Creative Commons is important because it protects the users who use an author’s works from copyright infringement as long as they are abiding by the author’s terms. Before Creative Commons licenses, there was no easy way for an author to share their works freely and there “was no place for members of the public to go to find new works that they were free to reuse and remix without paying fees,” (Kleinman, 2008, p. 594-595). Now Internet users can use Google to find Creative Commons licensed content as well as Flickr for searching through images and many other sources for video and music.
Creative Commons. (n.d.) Retrieved from http://creativecommons.org/
Gordon-Murnane, L. (2010). CREATIVE COMMONS: Copyright Tools for the 21st Century. Online, 34(1), 18-21.

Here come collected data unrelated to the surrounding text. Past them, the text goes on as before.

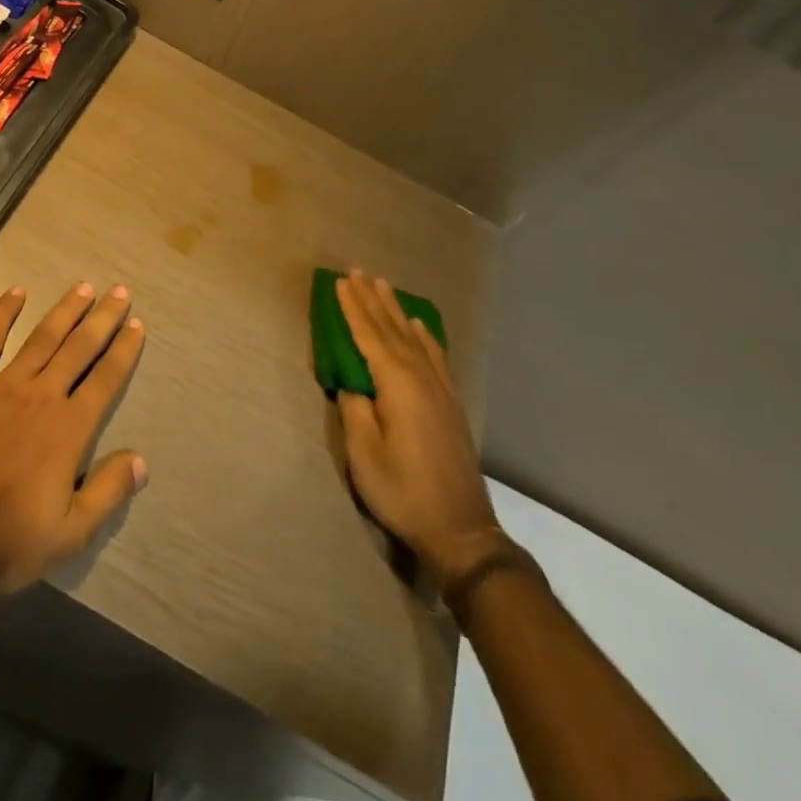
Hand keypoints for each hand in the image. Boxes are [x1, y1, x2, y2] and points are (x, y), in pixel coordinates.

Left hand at [0, 282, 148, 595]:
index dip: (124, 349)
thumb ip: (108, 492)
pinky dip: (2, 314)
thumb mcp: (70, 534)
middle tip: (119, 291)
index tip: (137, 324)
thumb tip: (142, 460)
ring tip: (83, 287)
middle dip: (102, 318)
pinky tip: (17, 292)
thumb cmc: (6, 543)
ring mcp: (1, 386)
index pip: (106, 378)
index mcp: (69, 429)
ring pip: (42, 337)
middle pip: (79, 348)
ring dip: (65, 310)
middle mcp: (41, 396)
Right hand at [334, 269, 500, 584]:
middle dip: (372, 299)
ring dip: (395, 310)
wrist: (460, 529)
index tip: (340, 282)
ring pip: (414, 337)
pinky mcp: (450, 402)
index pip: (369, 336)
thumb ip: (355, 410)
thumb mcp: (364, 454)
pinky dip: (423, 334)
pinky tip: (419, 326)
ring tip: (384, 286)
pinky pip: (434, 354)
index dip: (353, 308)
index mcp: (397, 385)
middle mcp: (421, 377)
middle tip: (358, 271)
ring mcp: (439, 389)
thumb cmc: (404, 491)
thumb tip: (352, 383)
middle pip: (392, 329)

Hagedorn, G., Mietchen, D., Morris, R. A., Agosti, D., Penev, L., Berendsohn, W. G., & Hobern, D. (2011). Creative Commons licenses and the non-commercial condition: Implications for the re-use of biodiversity information. Zookeys, 150127-149. doi:10.3897/zookeys.150.2189
Kleinman, M. (2008). The beauty of “Some Rights Reserved”. College & Research Libraries News, 69(10), 594-597.
Lessig, L. (2004). Free culture: The nature and future of creativity. New York, NY: Penguin Press.
Lessig, L. (2008). Remix: Making art and commerce thrive in the hybrid economy. New York, NY: Penguin Press.
Von Lohmann, F. (2010). Unintended consequences: Twelve years under the dmca. Electronic Frontier Foundation.